(Records drawn from a dataset)
↓

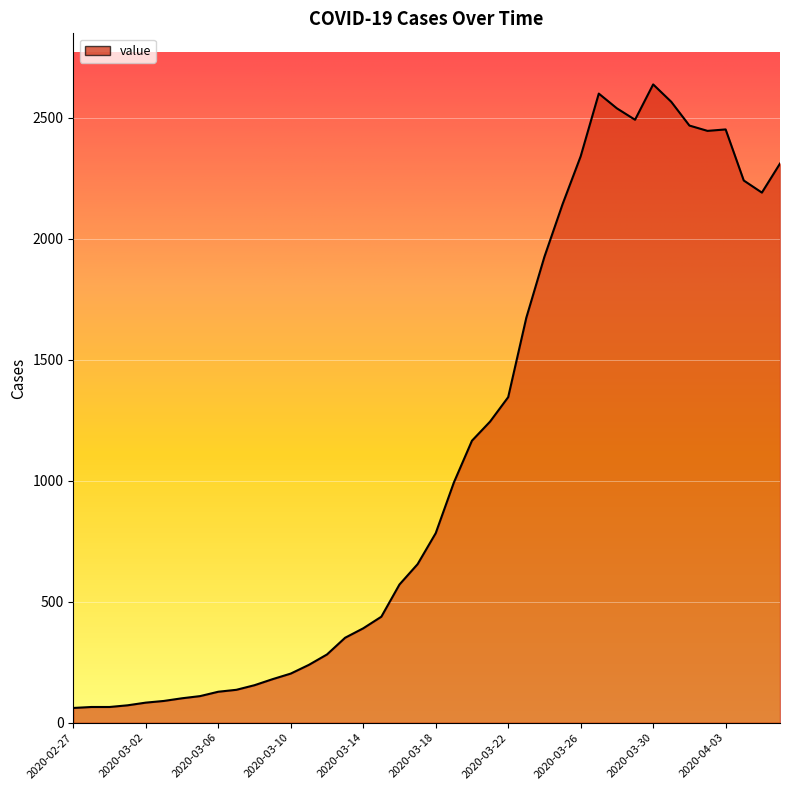

What is the greatest value displayed?

2637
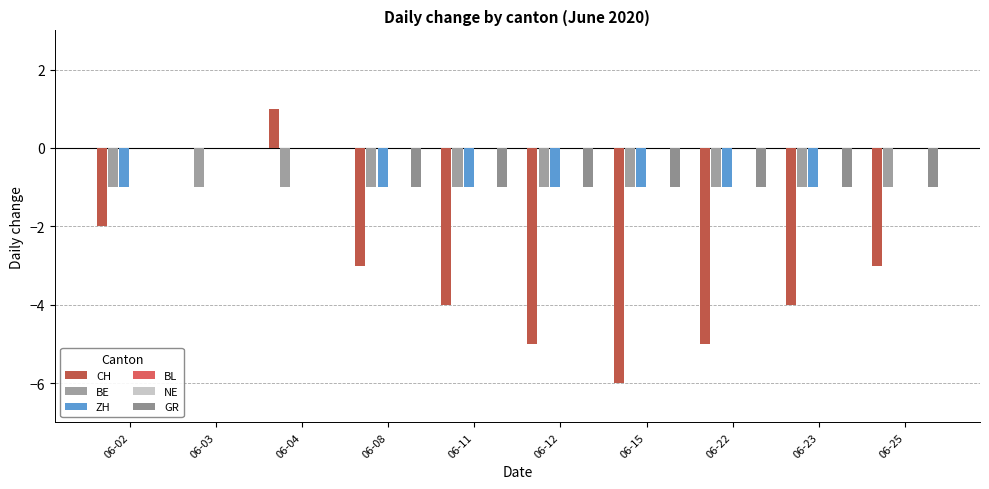

Between 06-22 and 06-25, which is larger?

06-25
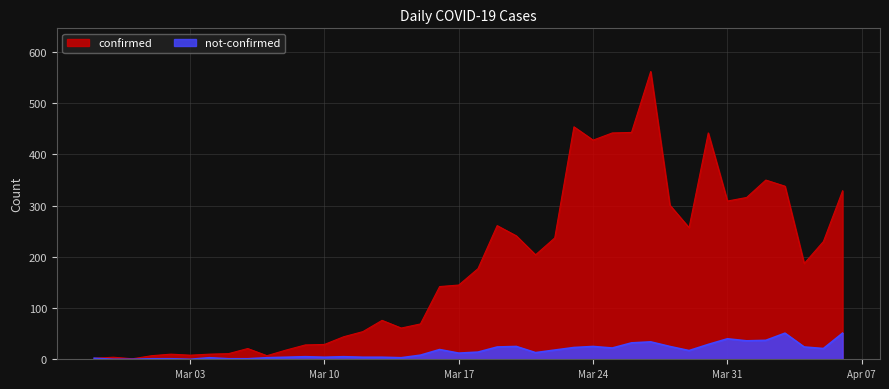

What is the greatest value displayed?

562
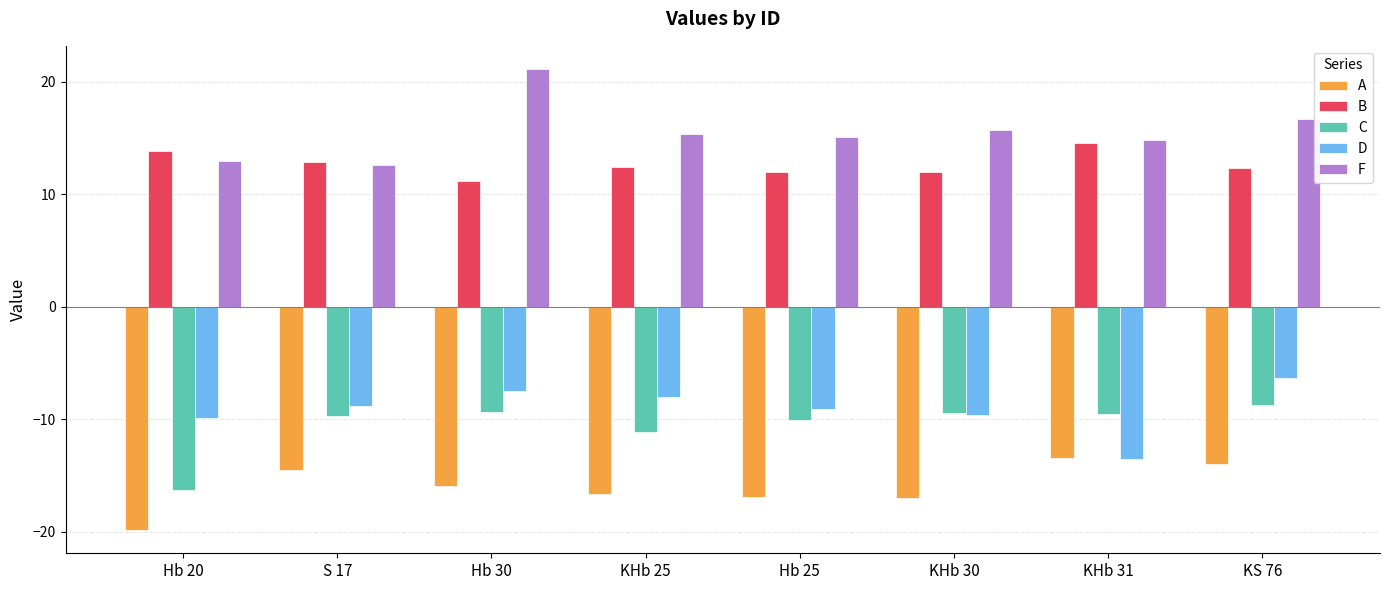

What is the sum of all A values?

-128.5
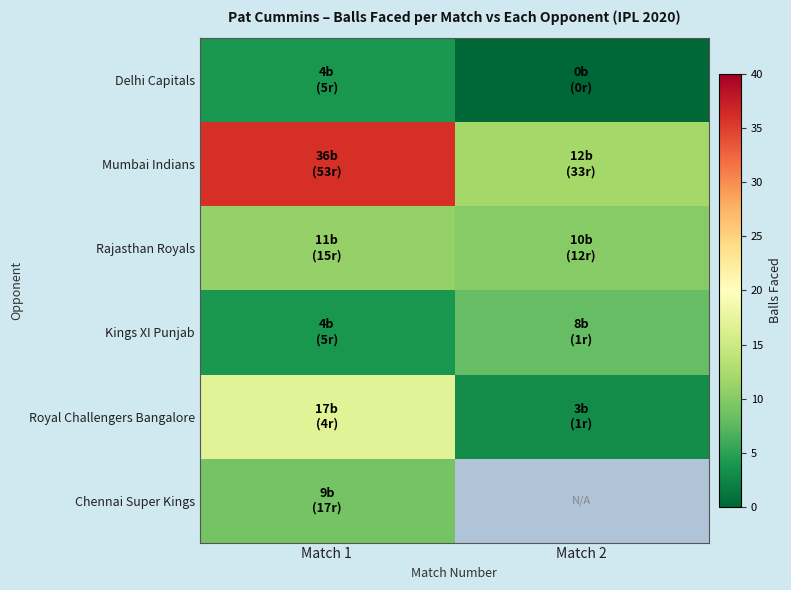

Rank the series at Match 1 from highest to lowest value.

Mumbai Indians, Royal Challengers Bangalore, Rajasthan Royals, Chennai Super Kings, Delhi Capitals, Kings XI Punjab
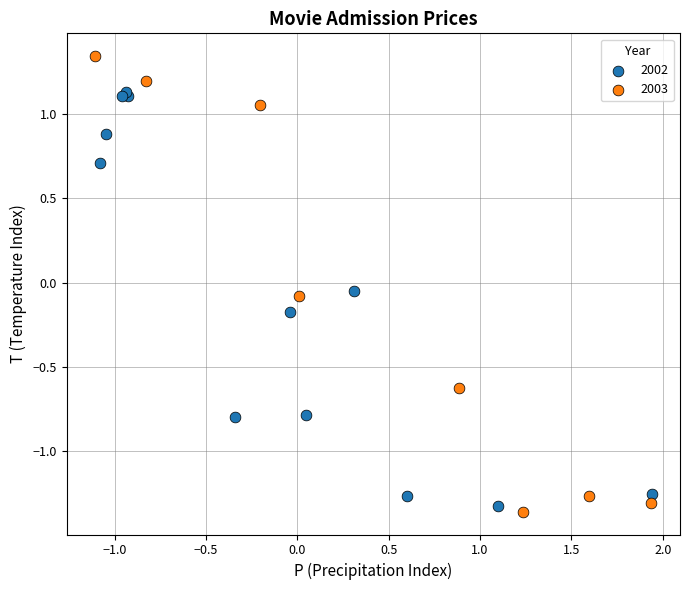

What are all the series names shown in the legend?

2002, 2003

↑

▸ Exercise objective:
Return the lines above exactly as they appear, leaving out the pictures.

▸ Result for this exercise:
What is the greatest value displayed?

2637

Between 06-22 and 06-25, which is larger?

06-25

What is the greatest value displayed?

562

What is the sum of all A values?

-128.5

Rank the series at Match 1 from highest to lowest value.

Mumbai Indians, Royal Challengers Bangalore, Rajasthan Royals, Chennai Super Kings, Delhi Capitals, Kings XI Punjab

What are all the series names shown in the legend?

2002, 2003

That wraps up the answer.